▶ Work item
Could you find every line in the entries below that holds the word "nose" and copy it?

▶ Entries shown
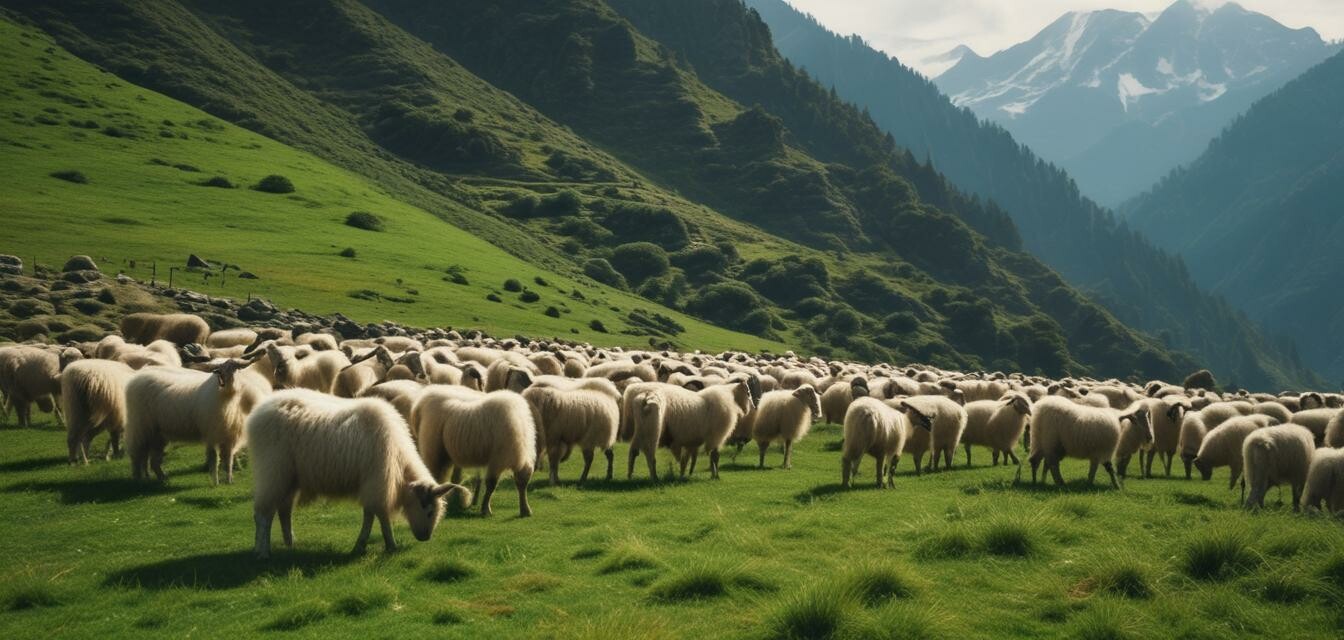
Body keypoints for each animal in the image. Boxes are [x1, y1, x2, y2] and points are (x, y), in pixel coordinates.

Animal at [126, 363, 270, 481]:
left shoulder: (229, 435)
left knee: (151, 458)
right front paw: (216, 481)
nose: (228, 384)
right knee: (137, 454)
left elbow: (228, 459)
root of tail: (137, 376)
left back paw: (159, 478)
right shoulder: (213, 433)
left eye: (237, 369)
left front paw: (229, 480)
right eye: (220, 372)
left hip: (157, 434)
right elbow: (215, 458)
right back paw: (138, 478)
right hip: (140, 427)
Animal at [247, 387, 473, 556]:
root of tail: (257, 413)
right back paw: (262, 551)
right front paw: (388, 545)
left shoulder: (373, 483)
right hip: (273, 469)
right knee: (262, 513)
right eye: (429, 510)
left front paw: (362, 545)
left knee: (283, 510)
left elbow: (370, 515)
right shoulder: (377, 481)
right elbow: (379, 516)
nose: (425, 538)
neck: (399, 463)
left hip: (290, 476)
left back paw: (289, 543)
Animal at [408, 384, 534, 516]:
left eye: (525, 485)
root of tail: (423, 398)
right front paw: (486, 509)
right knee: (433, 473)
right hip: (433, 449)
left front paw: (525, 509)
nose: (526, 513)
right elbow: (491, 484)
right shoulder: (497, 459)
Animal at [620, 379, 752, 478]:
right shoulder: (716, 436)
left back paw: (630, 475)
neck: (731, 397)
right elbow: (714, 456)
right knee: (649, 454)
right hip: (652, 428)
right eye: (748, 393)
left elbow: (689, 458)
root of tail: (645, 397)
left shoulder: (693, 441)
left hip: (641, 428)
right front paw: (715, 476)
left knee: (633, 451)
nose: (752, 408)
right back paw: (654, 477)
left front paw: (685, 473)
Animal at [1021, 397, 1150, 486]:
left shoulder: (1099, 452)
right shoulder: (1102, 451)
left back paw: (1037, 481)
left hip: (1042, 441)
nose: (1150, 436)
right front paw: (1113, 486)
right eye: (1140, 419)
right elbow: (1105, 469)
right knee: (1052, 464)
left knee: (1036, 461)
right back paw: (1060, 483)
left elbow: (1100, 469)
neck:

==

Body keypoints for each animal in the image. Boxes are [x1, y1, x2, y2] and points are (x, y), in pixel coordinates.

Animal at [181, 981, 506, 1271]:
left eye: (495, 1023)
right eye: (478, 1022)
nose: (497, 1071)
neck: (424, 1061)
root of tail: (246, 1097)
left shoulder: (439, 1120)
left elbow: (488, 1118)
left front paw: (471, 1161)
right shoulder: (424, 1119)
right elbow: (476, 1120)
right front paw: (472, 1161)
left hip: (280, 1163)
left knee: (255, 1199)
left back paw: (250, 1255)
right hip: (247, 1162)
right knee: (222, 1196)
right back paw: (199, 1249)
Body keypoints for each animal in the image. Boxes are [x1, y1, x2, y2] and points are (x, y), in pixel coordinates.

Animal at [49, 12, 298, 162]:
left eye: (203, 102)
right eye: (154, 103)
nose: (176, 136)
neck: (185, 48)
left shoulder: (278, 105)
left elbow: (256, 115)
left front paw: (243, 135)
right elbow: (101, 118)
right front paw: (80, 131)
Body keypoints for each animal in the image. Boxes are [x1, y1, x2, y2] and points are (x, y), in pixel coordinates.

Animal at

==

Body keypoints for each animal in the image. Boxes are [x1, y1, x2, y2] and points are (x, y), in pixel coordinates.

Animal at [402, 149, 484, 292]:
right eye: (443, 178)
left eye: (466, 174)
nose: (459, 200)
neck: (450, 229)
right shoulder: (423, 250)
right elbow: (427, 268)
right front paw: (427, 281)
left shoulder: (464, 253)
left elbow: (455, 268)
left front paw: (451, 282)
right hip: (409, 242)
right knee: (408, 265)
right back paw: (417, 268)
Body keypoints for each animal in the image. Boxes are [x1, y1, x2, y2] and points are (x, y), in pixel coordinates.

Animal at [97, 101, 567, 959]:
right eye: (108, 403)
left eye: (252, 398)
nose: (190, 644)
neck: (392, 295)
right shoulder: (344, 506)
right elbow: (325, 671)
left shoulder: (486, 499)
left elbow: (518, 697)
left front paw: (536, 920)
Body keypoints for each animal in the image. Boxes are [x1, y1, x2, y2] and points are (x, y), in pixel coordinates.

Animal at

▶ Response to the task
nose: (228, 384)
nose: (425, 538)
nose: (526, 513)
nose: (752, 408)
nose: (1150, 436)
nose: (497, 1071)
nose: (176, 136)
nose: (459, 200)
nose: (190, 644)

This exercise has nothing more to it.